JO 2024 : David Lappartient élu nouveau président du comité olympique français
FIN DE CRISE ?•Après un an et demi de crise au sein du comité olympique français et la démission de Brigitte Henriques de la présidence, l’instance a élu à sa place David Lappartient, déjà président de l’Union cycliste internationale20 Minutes avec AFP
Et un problème de moins à régler pour l’olympisme français, un ! Le président de l’Union cycliste internationale (UCI) David Lappartient a été élu jeudi président du comité olympique français (CNOSF), héritant d’un poste vacant depuis la démission de Brigitte Henriques le 25 mai, ce qui met un terme à une crise de plus d’un an et demi, le tout à un an des JO de Paris. Le maire de Sarzeau, membre du CIO, a été élu avec 80 % des voix par le conseil d’administration face à Emmanuelle Bonnet-Oulaldj, la coprésidente de la Fédération sportive et gymnique du travail (FSGT). Le mandat du nouveau président devra être confirmé par un vote d’une assemblée générale programmé le 13 septembre.
David Lappartient a obtenu 36 voix contre huit pour sa rivale, trois administrateurs n’ayant pas pris part au vote et un s’étant abstenu. Le mandat du nouveau président devra être confirmé par un vote d’une assemblée générale programmé le 13 septembre. L’élection de ce poids lourd des institutions sportives françaises ouvre une nouvelle ère pour le CNOSF qui a traversé la plus grave crise de son histoire pendant près d’un an et demi, jusqu’à la démission surprise de Brigitte Henriques le 25 mai.

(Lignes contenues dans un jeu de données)

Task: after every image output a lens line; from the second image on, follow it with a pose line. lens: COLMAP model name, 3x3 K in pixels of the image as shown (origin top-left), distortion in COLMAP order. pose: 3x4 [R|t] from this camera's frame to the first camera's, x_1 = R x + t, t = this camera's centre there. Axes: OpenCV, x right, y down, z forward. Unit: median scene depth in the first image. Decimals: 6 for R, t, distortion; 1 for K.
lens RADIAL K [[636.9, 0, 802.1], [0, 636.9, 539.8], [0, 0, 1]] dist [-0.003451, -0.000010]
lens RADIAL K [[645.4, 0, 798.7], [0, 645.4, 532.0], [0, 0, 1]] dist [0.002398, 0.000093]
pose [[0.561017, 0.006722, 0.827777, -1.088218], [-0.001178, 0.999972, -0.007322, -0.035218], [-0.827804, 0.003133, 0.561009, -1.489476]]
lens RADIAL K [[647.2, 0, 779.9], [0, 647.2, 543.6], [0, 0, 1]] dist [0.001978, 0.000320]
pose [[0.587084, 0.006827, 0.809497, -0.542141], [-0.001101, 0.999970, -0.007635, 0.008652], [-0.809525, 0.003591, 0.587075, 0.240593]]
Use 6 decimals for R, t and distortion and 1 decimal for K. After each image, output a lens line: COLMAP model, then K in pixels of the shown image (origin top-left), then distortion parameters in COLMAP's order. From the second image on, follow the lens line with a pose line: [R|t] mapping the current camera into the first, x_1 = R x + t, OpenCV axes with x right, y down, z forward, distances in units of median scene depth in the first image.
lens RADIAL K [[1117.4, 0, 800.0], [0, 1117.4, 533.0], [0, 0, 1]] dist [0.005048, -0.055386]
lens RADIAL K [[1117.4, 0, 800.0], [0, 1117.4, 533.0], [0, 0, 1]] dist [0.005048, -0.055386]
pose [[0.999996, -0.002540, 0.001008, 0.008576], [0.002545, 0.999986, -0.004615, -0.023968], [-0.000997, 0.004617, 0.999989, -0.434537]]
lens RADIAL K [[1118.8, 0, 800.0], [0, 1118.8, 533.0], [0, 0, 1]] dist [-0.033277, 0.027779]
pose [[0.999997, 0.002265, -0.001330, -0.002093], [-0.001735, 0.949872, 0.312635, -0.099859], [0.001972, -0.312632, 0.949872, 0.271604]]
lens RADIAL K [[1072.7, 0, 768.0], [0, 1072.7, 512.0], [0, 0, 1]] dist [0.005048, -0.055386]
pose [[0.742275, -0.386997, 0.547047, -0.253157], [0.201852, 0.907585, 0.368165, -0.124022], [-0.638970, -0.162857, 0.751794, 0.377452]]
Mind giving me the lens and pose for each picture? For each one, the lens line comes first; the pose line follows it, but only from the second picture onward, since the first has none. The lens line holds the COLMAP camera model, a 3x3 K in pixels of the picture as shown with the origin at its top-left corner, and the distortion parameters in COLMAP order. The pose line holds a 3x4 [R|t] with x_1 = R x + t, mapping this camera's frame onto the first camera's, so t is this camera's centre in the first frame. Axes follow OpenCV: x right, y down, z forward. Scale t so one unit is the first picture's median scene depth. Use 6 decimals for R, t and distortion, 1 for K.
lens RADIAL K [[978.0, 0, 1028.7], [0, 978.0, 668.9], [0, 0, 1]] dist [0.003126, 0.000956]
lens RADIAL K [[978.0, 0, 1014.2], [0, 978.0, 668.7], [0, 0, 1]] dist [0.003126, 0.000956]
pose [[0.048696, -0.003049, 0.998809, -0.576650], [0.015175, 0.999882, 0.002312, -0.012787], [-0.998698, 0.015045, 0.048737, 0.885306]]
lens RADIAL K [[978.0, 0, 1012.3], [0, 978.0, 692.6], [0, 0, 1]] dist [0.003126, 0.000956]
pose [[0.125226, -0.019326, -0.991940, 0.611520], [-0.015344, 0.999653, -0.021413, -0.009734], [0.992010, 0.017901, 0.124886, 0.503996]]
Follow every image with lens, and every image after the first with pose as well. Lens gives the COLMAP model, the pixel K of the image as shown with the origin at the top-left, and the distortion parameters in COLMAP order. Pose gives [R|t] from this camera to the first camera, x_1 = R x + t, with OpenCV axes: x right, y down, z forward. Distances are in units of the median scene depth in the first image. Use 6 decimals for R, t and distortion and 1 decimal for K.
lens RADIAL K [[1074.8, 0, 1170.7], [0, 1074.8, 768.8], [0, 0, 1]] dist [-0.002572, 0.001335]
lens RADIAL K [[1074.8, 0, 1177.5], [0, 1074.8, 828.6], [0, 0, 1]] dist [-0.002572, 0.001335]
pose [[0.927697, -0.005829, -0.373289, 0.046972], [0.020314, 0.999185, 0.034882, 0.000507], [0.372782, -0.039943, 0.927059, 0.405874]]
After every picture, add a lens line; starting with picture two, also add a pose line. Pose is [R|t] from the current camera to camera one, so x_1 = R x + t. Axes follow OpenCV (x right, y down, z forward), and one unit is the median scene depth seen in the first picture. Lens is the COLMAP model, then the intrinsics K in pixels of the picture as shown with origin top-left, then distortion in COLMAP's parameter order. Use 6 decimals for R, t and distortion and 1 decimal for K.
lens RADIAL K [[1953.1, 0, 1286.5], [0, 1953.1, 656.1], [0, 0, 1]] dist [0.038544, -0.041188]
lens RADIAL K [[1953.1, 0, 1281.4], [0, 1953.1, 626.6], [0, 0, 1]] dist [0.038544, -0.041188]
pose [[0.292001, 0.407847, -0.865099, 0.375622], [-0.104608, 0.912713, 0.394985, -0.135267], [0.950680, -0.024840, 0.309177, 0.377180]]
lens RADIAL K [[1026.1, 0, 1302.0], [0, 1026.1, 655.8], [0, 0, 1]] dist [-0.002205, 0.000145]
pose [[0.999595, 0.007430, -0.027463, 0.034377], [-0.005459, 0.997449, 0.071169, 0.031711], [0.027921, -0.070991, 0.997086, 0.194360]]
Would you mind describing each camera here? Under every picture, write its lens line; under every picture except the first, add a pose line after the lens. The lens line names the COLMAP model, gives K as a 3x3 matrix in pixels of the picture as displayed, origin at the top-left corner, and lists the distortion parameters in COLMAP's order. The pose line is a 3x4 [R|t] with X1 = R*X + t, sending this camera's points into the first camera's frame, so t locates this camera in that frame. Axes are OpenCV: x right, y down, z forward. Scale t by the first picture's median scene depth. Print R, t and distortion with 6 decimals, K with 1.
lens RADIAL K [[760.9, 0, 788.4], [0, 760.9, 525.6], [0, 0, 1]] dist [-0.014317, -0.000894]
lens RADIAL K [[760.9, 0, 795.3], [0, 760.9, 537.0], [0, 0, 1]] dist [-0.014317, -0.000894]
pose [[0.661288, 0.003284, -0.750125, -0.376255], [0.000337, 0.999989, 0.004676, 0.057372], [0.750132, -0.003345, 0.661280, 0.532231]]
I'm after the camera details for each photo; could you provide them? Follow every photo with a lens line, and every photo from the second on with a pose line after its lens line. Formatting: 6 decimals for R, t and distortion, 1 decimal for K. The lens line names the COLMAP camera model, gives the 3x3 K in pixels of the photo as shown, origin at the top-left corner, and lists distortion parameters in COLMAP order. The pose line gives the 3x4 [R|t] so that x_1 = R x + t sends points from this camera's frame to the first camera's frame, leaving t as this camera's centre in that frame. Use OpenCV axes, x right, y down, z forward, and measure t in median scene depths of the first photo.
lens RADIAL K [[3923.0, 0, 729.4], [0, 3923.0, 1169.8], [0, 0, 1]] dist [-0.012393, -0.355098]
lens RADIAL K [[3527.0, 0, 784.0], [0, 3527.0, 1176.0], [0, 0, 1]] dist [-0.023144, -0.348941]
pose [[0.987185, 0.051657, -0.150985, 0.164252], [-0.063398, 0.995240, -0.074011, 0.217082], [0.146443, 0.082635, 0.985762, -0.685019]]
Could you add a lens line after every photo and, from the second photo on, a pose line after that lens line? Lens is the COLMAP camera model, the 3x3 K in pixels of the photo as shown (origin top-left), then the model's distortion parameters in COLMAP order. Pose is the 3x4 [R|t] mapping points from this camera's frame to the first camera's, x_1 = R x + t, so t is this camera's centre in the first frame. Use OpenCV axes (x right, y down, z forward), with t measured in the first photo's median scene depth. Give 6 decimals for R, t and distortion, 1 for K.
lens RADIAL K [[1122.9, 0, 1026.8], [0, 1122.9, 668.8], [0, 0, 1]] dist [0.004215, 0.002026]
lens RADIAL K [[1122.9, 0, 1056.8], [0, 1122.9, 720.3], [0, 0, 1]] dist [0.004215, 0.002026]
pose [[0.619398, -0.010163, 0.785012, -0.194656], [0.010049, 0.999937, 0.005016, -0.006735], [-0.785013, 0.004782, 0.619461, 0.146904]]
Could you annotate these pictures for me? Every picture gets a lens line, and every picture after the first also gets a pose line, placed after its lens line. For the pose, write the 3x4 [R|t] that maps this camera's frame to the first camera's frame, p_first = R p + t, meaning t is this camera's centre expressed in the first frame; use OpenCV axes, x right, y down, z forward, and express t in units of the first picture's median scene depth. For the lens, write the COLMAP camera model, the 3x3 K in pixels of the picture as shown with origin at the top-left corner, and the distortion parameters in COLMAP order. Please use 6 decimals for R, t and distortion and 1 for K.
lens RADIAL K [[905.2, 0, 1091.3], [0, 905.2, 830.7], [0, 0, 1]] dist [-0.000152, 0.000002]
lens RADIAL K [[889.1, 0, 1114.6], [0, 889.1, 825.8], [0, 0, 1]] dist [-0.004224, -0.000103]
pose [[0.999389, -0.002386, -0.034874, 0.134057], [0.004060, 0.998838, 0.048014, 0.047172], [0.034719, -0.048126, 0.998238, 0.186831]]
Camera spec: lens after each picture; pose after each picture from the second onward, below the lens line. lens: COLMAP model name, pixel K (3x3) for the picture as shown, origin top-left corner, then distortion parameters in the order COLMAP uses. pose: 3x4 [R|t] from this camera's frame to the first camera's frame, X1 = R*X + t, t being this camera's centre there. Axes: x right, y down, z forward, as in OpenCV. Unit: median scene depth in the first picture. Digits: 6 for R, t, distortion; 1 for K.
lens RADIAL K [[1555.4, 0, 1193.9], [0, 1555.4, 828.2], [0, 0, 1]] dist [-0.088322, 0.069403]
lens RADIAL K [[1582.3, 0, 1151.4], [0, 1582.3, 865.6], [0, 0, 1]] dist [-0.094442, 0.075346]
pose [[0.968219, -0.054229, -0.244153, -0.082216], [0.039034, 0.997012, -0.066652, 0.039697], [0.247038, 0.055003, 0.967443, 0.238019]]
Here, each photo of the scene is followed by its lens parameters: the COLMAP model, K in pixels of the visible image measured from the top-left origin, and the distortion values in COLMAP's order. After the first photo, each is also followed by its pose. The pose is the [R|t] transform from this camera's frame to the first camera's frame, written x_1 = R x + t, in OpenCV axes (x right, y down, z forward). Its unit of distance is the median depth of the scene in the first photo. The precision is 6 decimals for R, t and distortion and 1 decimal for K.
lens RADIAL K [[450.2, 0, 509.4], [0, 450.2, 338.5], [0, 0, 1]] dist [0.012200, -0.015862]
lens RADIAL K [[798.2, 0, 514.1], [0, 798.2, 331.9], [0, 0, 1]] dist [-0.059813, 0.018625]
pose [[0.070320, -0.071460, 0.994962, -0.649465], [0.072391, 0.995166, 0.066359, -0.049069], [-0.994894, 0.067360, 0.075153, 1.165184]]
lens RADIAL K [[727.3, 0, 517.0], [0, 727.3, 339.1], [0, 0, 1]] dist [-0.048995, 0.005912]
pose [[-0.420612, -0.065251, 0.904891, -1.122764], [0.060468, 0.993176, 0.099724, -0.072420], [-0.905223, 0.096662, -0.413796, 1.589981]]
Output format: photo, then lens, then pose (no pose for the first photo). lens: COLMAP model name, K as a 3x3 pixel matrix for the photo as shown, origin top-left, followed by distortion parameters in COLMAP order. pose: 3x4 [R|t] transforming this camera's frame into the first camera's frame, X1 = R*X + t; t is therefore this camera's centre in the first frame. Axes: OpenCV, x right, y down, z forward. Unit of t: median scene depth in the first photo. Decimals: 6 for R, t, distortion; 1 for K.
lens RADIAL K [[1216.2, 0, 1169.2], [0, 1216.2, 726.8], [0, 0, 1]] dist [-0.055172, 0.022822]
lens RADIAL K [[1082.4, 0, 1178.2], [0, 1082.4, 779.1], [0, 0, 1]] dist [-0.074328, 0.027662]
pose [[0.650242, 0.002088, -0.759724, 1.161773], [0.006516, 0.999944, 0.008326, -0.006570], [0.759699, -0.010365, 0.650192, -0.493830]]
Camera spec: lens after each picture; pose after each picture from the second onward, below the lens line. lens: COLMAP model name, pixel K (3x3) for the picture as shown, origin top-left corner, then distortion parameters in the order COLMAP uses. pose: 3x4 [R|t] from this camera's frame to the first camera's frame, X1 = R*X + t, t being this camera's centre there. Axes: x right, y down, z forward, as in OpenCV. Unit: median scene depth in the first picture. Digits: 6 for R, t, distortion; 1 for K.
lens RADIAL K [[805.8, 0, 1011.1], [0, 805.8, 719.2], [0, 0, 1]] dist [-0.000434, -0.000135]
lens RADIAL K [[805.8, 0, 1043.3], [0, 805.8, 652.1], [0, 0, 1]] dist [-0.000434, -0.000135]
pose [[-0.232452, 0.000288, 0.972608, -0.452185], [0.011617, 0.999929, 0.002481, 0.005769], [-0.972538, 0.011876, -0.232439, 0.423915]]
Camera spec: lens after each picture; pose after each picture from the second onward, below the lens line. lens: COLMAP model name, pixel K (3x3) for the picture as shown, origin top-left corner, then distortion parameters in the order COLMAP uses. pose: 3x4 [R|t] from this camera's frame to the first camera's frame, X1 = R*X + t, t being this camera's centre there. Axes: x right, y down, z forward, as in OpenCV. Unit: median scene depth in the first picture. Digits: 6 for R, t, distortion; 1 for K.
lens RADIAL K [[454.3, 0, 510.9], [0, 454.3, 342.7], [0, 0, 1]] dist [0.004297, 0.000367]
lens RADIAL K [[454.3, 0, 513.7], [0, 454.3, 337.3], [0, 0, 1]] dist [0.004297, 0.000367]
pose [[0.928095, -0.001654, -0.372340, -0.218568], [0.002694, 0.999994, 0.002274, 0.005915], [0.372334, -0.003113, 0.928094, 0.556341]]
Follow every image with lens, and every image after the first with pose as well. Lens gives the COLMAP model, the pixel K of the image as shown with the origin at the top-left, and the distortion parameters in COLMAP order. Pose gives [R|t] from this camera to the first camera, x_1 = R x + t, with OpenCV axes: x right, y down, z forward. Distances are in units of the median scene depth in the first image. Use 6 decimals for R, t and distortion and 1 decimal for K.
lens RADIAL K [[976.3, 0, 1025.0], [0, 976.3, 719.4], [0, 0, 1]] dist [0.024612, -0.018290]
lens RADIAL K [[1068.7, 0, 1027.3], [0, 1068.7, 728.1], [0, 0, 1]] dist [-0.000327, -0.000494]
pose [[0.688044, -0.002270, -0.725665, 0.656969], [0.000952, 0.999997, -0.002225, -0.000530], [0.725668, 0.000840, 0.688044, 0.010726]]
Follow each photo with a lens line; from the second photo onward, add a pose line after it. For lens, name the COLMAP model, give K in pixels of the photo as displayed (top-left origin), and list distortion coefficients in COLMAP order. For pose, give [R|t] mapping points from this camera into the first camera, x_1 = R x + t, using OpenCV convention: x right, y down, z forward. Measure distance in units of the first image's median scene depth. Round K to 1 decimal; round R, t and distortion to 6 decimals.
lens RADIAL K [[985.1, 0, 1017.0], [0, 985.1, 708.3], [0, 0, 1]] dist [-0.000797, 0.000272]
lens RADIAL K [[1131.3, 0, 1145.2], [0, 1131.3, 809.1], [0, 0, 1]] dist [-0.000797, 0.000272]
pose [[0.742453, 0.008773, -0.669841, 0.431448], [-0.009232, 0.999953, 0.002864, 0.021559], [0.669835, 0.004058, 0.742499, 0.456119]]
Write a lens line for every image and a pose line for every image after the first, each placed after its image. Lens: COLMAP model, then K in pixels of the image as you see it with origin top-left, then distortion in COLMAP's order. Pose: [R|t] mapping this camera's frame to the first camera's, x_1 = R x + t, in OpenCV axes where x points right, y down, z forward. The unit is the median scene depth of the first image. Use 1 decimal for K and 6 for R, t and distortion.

Actions requises.
• 1. Dans l'article sur l'élection au CNOSF, recopiez le passage situé entre "David Lappartient a obtenu" et "Henriques le 25 mai.", bornes incluses, en substituant "concurrente" à "rivale".
• 2. D'après l'article sur l'élection au CNOSF, les affirmations suivantes sont-elles exactes ? Répondez par oui ou non pour chacune, en citant les mots décisifs de l'article.
(a) David Lappartient a recueilli 36 voix.
(b) Emmanuelle Bonnet-Oulaldj est l'unique présidente de la FSGT.
(c) Brigitte Henriques a démissionné le 25 juin.
• 3. Prolongez, s'il vous plaît, l'article sur l'élection au CNOSF à partir de sa dernière phrase.
Ces lignes forment un matériau distinct de l'article.

Réponses par consigne.
• 1.
David Lappartient a obtenu 36 voix contre huit pour sa concurrente, trois administrateurs n’ayant pas pris part au vote et un s’étant abstenu. Le mandat du nouveau président devra être confirmé par un vote d’une assemblée générale programmé le 13 septembre. L’élection de ce poids lourd des institutions sportives françaises ouvre une nouvelle ère pour le CNOSF qui a traversé la plus grave crise de son histoire pendant près d’un an et demi, jusqu’à la démission surprise de Brigitte Henriques le 25 mai.

• 2.
(a) Oui : « David Lappartient a obtenu 36 voix contre huit pour sa rivale ».
(b) Non : « la coprésidente de la Fédération sportive et gymnique du travail (FSGT) ».
(c) Non : « la démission surprise de Brigitte Henriques le 25 mai ».

• 3.
« Il est sérieux », juge un président de fédé
L’ex-présidente avait jeté l’éponge après des mois de luttes intestines et d’une guerre des clans qui avait plongé cette institution dans une situation « intenable », selon une source proche des arcanes sportives. David Lappartient, qui a promis dans son programme d’œuvrer au « rassemblement et à l’unité », s’est engagé à exercer cette fonction de manière bénévole et a promis de « réduire la voilure de manière sensible » quant à ses différents mandats, assurant notamment qu’il démissionnerait en cas d’élection de son poste de président du Parc national régional du Morbihan (PNR).
« Après une telle crise, c’est quand même une opportunité à ne pas laisser passer. Il est sérieux, connaît parfaitement le milieu, sait ce qu’il a à faire. Il y a les JO dans un an, il ne faut plus perdre de temps », estimait un président de fédération juste avant l’élection.